Two major modifications for the project were done in get_img_feats and get_hard_negatives functions.
The get_img_feats function was implemented to increase the run-time of the algorithm since the given code was making patches from each image and then trying to find the SIFT features of the patches one by one. The get_img_feats function finds features of the whole image so that each feature corresponds to the patch that would have been extracted instead.
The get_img_crops function which I was trying to mimic was finding crops as long as the full crop is available while the vl_dsift function used to extract features exterpolates some portions of the image if the requested region is half full. The boundary option of the vl_dsift function was used to cancel this exterpolation. Also the bin size for the vl_dsift was chosen so that it is one-forth of the patch size used by crops. This was due to SIFT features covering a region of 4-by-4 bins. And finally the center locations generated by the vl_dsift function finds the center of starting point of all the bins instead of their centers, therefore an offset was added to the result to get a 100% match with the result of get_img_crops function
The other main function implemented, get_hard_negatives, was a mixture of get_rand_negatives and run_detector functions. It basically searches the non_face images to find faces, and the faces it found were converted into crops and then to features to train the classifier for negative images. This is expected to improve the classifier so that it avoids the errors it did to find those false positives.

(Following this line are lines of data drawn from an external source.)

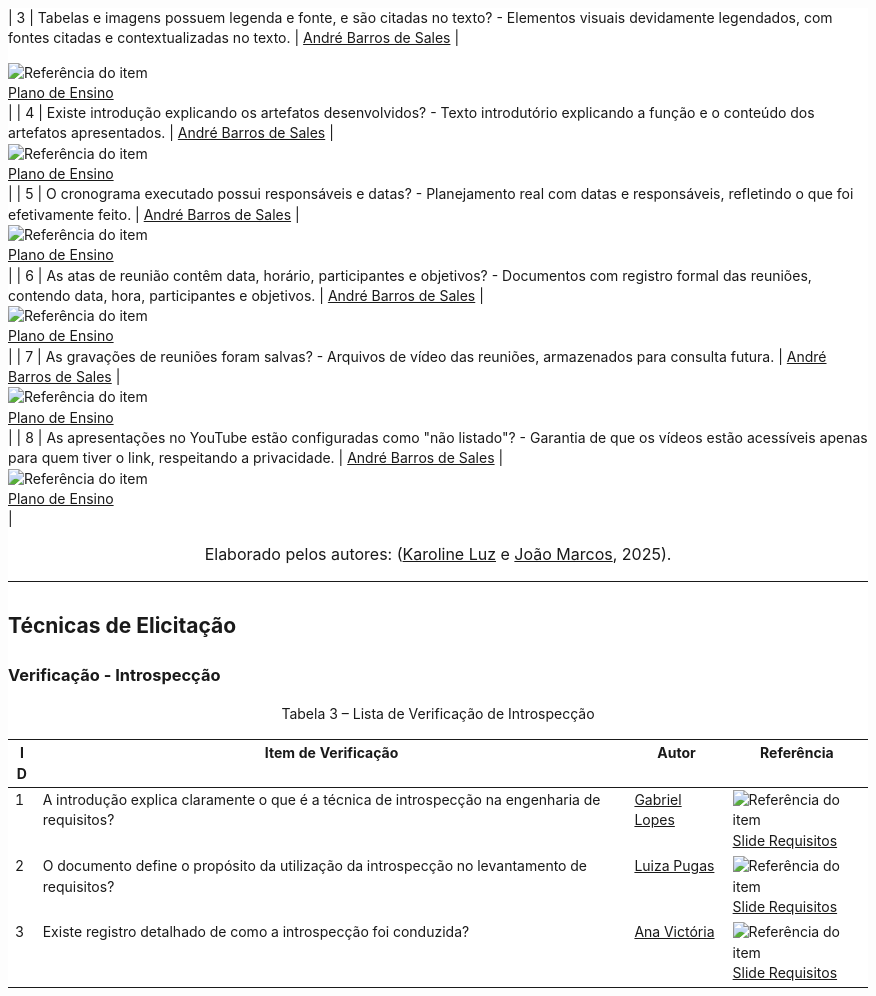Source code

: | 3   | Tabelas e imagens possuem legenda e fonte, e são citadas no texto? - Elementos visuais devidamente legendados, com fontes citadas e contextualizadas no texto.            | [André Barros de Sales](https://sigaa.unb.br/sigaa/public/docente/portal.jsf?siape=1314342) | <div><img src="https://raw.githubusercontent.com/Requisitos-de-Software/2025.1-e-GDF/refs/heads/docs/corre%C3%A7%C3%B5es-da-apresenta%C3%A7%C3%A3o-2/docs/assets/lista-2/Lista_Parte2_PlanoDeEnsino.png" alt="Referência do item" width="100px"><br><a href="https://aprender3.unb.br/pluginfile.php/3095981/mod_resource/content/57/FGA0303-T03.pdf">Plano de Ensino</a></div> |
| 4   | Existe introdução explicando os artefatos desenvolvidos? - Texto introdutório explicando a função e o conteúdo dos artefatos apresentados.                                | [André Barros de Sales](https://sigaa.unb.br/sigaa/public/docente/portal.jsf?siape=1314342) | <div><img src="https://raw.githubusercontent.com/Requisitos-de-Software/2025.1-e-GDF/refs/heads/docs/corre%C3%A7%C3%B5es-da-apresenta%C3%A7%C3%A3o-2/docs/assets/lista-2/Lista_Parte2_PlanoDeEnsino.png" alt="Referência do item" width="100px"><br><a href="https://aprender3.unb.br/pluginfile.php/3095981/mod_resource/content/57/FGA0303-T03.pdf">Plano de Ensino</a></div> |
| 5   | O cronograma executado possui responsáveis e datas? - Planejamento real com datas e responsáveis, refletindo o que foi efetivamente feito.                                | [André Barros de Sales](https://sigaa.unb.br/sigaa/public/docente/portal.jsf?siape=1314342) | <div><img src="https://raw.githubusercontent.com/Requisitos-de-Software/2025.1-e-GDF/refs/heads/docs/corre%C3%A7%C3%B5es-da-apresenta%C3%A7%C3%A3o-2/docs/assets/lista-2/Lista_Parte2_PlanoDeEnsino.png" alt="Referência do item" width="100px"><br><a href="https://aprender3.unb.br/pluginfile.php/3095981/mod_resource/content/57/FGA0303-T03.pdf">Plano de Ensino</a></div> |
| 6   | As atas de reunião contêm data, horário, participantes e objetivos? - Documentos com registro formal das reuniões, contendo data, hora, participantes e objetivos.        | [André Barros de Sales](https://sigaa.unb.br/sigaa/public/docente/portal.jsf?siape=1314342) | <div><img src="https://raw.githubusercontent.com/Requisitos-de-Software/2025.1-e-GDF/refs/heads/docs/corre%C3%A7%C3%B5es-da-apresenta%C3%A7%C3%A3o-2/docs/assets/lista-2/Lista_Parte2_PlanoDeEnsino.png" alt="Referência do item" width="100px"><br><a href="https://aprender3.unb.br/pluginfile.php/3095981/mod_resource/content/57/FGA0303-T03.pdf">Plano de Ensino</a></div> |
| 7   | As gravações de reuniões foram salvas? - Arquivos de vídeo das reuniões, armazenados para consulta futura.                                                                | [André Barros de Sales](https://sigaa.unb.br/sigaa/public/docente/portal.jsf?siape=1314342) | <div><img src="https://raw.githubusercontent.com/Requisitos-de-Software/2025.1-e-GDF/refs/heads/docs/corre%C3%A7%C3%B5es-da-apresenta%C3%A7%C3%A3o-2/docs/assets/lista-2/Lista_Parte2_PlanoDeEnsino.png" alt="Referência do item" width="100px"><br><a href="https://aprender3.unb.br/pluginfile.php/3095981/mod_resource/content/57/FGA0303-T03.pdf">Plano de Ensino</a></div> |
| 8   | As apresentações no YouTube estão configuradas como "não listado"? - Garantia de que os vídeos estão acessíveis apenas para quem tiver o link, respeitando a privacidade. | [André Barros de Sales](https://sigaa.unb.br/sigaa/public/docente/portal.jsf?siape=1314342) | <div><img src="https://raw.githubusercontent.com/Requisitos-de-Software/2025.1-e-GDF/refs/heads/docs/corre%C3%A7%C3%B5es-da-apresenta%C3%A7%C3%A3o-2/docs/assets/lista-2/Lista_Parte2_PlanoDeEnsino.png" alt="Referência do item" width="100px"><br><a href="https://aprender3.unb.br/pluginfile.php/3095981/mod_resource/content/57/FGA0303-T03.pdf">Plano de Ensino</a></div> |

<font size="3"><p style="text-align: center">Elaborado pelos autores: ([Karoline Luz](https://github.com/KarolineLuz) e [João Marcos](https://github.com/JJOAOMARCOSS), 2025).</p></font>

---

## Técnicas de Elicitação

### Verificação - Introspecção



<p align="center">Tabela 3 – Lista de Verificação de Introspecção</p>

| ID  | Item de Verificação                                                                                     | Autor                                      | Referência                                                                                                                |
| --- | ------------------------------------------------------------------------------------------------------- | ------------------------------------------ | ------------------------------------------------------------------------------------------------------------------------- |
| 1   | A introdução explica claramente o que é a técnica de introspecção na engenharia de requisitos?          | [Gabriel Lopes](https://github.com/BrzGab) | <div><img src="AQUI ANA" alt="Referência do item" width="100px"><br><a href="https://aprender3.unb.br/pluginfile.php/3096086/mod_resource/content/2/Requisitos%20-%20Aula%2007.pdf">Slide Requisitos</a></div> |
| 2   | O documento define o propósito da utilização da introspecção no levantamento de requisitos?             | [Luiza Pugas](https://github.com/luizaxx) | <div><img src="AQUI ANA" alt="Referência do item" width="100px"><br><a href="https://aprender3.unb.br/pluginfile.php/3096086/mod_resource/content/2/Requisitos%20-%20Aula%2007.pdf">Slide Requisitos</a></div> |
| 3   | Existe registro detalhado de como a introspecção foi conduzida?                                         | [Ana Victória](https://github.com/navicg) | <div><img src="AQUI ANA" alt="Referência do item" width="100px"><br><a href="https://aprender3.unb.br/pluginfile.php/3096086/mod_resource/content/2/Requisitos%20-%20Aula%2007.pdf">Slide Requisitos</a></div> |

The implementation that uses hard negatives, runs for four iterations so that it trains itself with random negatives in the first iteration and then with hard negatives in the following iterations. The number of was selected based on some experiments and increasing the number of iterations any further only make the performance worse due to overfitting. That being said, the performance of the algorithm varies at each run due to selecting random negative features among the found false positives.
Accuracy Percentage Graph using linear classifier trained for only randomly selected negatives
Accuracy Percentage Graph using linear classifier retrained for hard negatives
Accuracy Percentage Graph using non-linear classifier trained for only randomly selected negatives
Accuracy Percentage Graph using non-linear classifier retrained for hard negatives
The accuracy of the models always improve after mining for hard negatives. Using a non-linear classifier improves the accuracy of the model significantly when only random negatives are used but linear classifier seems to work better when hard negatives are mined using the classifier.
When the trained classifer was tested over the class photo, using the non-linear classifier with hard-negatives, the following detections were obtained. As can be seen, there are too many false positives but still all the faces other than three were detected.